Tucked on 4th Street next to the bustle of Fremont, a small community of hackers belonging to SYN Shop moved in just over a year ago. Although the group boasts a hefty array of high-tech equipment, these hackers are not in any way linked to the nefarious types trolling the Internet. Prior to the criminal connotation, the term “hacking”—which originated around 1960—referred primarily to communities of programing and design enthusiasts. That perfectly describes the members of SYN Shop. Members gather daily to tinker with robots, problem-solve designs, and print three dimensional sculptures.

Over the past decade, hacking spaces have begun popping up all over the country. In 2008, SYN Shop founders Krux Rosowski and Brian Munroe spent time visiting other community hacking spaces including HeatSync in Mesa, Arizona and Noisebridge in San Francisco, California. The creativelycharged community experience left them convinced that Las Vegas was in need of its own hacker space.

“You can get a garage full of tools but you can’t get a garage full of people,” explains Rosowski. “Seeing the community of other hacker spaces made us want that here. With a community, you can accomplish much larger things. You get people who know things you don’t, so you can do more than you could on your own. Plus, the community can inspire you to make even more things!”

“It’s like having a bunch of MacGyvers all in one room,” says veteran member Alicia Dirk, of her experiences at SYN Shop. Rosowski kicked things off with SYN Shop gatherings in his garage starting with three people at first. Slowly the group grew in popularity, and the growing membership (over 100 members currently) and the growing tool collection needed a larger, more formal space.

The SYN Shop equipment offerings are diverse and include everything from 3-D printers, a Full Spectrum, 90w laser cutter, industrial sewing machine, 3-D microscope (“Great for checking soldering joints,” adds Rosowski), a weaving loom, and a massive CNC routing machine called the Shopbot. “You basically put wood in, and furniture comes out,” says Rosowski. A brief safety certification process and membership of $40 per month grants access to all these incredible tools. Members just need to bring their own materials. For those not ready to join, membership is not required to sign up for classes.

SYN Shop offers a variety of classes from soldering, lectures in welding, artisan chocolate crafting (“I’m teaching chocolate tempering at the moment,” adds Alicia.) network cable crafting, Sesame Street Muppets, quilting, electronic troubleshooting and more. Members are encouraged to share their knowledge with others informally or by volunteering to teach a class.

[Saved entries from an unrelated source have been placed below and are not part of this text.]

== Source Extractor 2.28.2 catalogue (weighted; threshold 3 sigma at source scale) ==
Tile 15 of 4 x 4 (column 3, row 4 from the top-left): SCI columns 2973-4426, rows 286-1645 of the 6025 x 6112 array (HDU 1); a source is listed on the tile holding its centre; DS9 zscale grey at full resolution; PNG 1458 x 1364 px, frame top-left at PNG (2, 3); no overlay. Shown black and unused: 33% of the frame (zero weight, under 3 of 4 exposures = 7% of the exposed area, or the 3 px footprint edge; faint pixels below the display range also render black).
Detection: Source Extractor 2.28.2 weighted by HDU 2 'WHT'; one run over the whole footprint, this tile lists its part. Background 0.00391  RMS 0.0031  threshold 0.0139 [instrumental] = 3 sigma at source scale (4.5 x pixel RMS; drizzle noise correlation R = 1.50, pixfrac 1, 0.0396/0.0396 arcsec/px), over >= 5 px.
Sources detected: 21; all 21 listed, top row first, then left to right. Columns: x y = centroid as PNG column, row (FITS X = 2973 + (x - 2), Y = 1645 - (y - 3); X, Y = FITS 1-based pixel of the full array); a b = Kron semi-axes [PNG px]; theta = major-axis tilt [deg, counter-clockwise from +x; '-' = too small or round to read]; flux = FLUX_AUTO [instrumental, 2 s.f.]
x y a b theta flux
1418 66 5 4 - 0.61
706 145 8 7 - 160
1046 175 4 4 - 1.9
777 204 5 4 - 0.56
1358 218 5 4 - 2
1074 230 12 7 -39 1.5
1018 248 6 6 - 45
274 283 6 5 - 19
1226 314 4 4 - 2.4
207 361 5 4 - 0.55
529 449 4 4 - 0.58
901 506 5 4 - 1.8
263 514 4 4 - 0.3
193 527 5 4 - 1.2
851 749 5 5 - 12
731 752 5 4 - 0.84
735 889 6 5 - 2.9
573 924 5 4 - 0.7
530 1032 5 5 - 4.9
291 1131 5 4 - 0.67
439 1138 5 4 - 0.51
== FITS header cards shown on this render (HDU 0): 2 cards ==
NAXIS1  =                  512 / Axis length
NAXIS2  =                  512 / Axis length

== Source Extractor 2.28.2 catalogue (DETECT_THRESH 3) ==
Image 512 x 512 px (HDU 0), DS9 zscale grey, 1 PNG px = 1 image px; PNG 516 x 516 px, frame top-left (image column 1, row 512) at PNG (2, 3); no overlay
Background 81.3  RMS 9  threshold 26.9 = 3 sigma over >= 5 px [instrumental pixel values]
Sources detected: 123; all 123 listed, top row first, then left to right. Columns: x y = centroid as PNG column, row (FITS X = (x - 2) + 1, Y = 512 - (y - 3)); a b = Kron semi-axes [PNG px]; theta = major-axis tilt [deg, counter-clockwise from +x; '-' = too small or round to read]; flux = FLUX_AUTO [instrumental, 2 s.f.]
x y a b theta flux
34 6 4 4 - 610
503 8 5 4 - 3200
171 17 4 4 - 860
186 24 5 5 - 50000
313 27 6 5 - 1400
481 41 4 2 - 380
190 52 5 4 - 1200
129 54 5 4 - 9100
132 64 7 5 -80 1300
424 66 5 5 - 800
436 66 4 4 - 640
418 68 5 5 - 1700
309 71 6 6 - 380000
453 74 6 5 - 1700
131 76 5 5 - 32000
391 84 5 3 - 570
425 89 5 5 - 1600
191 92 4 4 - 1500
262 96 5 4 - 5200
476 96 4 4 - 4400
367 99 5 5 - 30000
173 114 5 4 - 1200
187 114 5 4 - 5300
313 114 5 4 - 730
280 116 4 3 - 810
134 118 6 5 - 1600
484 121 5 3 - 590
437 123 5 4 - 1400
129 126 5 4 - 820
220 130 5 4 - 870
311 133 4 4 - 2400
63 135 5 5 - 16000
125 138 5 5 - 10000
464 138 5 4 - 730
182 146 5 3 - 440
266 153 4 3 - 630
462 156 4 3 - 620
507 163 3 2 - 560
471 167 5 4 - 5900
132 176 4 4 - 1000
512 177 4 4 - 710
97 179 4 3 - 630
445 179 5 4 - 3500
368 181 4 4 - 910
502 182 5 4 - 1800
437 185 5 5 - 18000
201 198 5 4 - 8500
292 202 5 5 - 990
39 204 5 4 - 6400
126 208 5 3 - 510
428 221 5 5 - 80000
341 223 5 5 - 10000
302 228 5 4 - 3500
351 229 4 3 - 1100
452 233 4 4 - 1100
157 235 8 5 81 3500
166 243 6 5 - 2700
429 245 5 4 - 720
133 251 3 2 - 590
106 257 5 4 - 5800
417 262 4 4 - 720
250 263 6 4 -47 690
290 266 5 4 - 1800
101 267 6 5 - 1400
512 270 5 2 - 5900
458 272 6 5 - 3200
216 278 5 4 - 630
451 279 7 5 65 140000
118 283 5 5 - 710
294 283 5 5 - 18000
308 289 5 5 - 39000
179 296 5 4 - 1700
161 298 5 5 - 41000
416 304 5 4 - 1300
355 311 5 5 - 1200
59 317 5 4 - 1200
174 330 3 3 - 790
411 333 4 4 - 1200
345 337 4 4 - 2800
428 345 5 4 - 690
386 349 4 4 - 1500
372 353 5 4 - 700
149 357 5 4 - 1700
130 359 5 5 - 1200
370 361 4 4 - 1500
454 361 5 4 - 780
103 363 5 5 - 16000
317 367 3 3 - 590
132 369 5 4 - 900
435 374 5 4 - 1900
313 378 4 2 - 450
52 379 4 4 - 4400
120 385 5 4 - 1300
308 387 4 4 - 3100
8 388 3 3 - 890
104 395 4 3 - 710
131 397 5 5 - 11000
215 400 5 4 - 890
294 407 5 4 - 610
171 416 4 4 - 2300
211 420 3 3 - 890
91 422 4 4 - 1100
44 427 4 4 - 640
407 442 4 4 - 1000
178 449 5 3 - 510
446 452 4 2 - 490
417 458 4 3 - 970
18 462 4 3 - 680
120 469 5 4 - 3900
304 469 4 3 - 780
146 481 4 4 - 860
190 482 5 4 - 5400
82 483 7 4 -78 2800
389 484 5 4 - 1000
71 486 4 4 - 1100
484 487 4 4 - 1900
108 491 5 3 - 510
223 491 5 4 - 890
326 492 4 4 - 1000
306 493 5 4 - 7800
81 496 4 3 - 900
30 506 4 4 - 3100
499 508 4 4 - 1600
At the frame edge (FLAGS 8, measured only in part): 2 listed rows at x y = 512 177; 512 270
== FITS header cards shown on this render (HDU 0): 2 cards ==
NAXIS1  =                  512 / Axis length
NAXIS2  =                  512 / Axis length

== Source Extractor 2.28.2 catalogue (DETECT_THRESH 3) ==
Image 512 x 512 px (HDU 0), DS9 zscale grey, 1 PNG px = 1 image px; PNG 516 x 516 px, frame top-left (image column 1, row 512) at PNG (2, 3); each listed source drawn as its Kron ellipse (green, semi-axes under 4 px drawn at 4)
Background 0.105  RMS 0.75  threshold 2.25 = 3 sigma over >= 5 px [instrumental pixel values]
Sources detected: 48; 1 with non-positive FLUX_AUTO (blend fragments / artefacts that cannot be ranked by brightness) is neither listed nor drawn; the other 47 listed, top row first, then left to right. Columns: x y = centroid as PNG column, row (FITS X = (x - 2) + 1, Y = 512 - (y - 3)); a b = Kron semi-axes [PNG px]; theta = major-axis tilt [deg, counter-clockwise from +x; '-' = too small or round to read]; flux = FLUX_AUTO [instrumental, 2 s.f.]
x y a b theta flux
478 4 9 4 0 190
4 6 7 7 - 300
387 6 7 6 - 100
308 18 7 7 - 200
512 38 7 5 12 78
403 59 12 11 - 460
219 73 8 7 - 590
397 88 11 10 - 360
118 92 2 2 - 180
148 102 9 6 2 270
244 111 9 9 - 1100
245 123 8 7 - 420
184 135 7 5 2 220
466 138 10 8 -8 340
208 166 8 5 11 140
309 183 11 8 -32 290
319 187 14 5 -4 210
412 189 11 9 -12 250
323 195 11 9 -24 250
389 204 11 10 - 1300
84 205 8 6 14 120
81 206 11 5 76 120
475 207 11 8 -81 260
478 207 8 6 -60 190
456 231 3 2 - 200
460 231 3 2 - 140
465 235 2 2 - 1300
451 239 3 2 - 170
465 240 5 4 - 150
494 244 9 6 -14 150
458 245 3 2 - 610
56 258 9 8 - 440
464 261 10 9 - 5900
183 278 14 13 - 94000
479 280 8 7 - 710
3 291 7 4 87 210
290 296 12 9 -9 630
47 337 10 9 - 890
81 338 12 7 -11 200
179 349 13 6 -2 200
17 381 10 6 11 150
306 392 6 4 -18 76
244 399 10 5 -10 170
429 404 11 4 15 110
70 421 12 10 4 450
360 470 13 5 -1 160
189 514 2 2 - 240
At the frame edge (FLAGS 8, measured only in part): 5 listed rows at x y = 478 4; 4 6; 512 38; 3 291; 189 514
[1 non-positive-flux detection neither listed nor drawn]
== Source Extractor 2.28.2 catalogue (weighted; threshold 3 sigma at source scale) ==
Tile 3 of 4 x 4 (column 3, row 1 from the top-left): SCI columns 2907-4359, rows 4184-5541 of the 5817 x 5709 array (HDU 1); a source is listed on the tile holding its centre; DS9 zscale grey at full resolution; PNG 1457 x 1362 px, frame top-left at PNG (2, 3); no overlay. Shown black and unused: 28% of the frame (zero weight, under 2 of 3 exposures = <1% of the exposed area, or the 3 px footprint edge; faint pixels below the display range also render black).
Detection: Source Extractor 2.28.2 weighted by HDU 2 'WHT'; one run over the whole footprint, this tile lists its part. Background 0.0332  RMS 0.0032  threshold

“We want you to walk away with something, not just a new skill,” adds Brian Dirk, another veteran member, glancing up from the Rube Goldberg machine he’s constructing. “We had a puppet class and everyone made and left with an awesome professional puppet.” Placing a small silver ball on the track, he tests the progress of his project. The ball slides from track to track before spiraling down a plastic bottle and shooting out of the bottom. Both Rosowski and Alicia chime in with excited approval and suggestions for improvements, demonstrating the type of creative collaboration that happens all the time at SYN Shop.

“It’s all about the making,” remarks Alicia, “taking things apart and putting it back together even better.”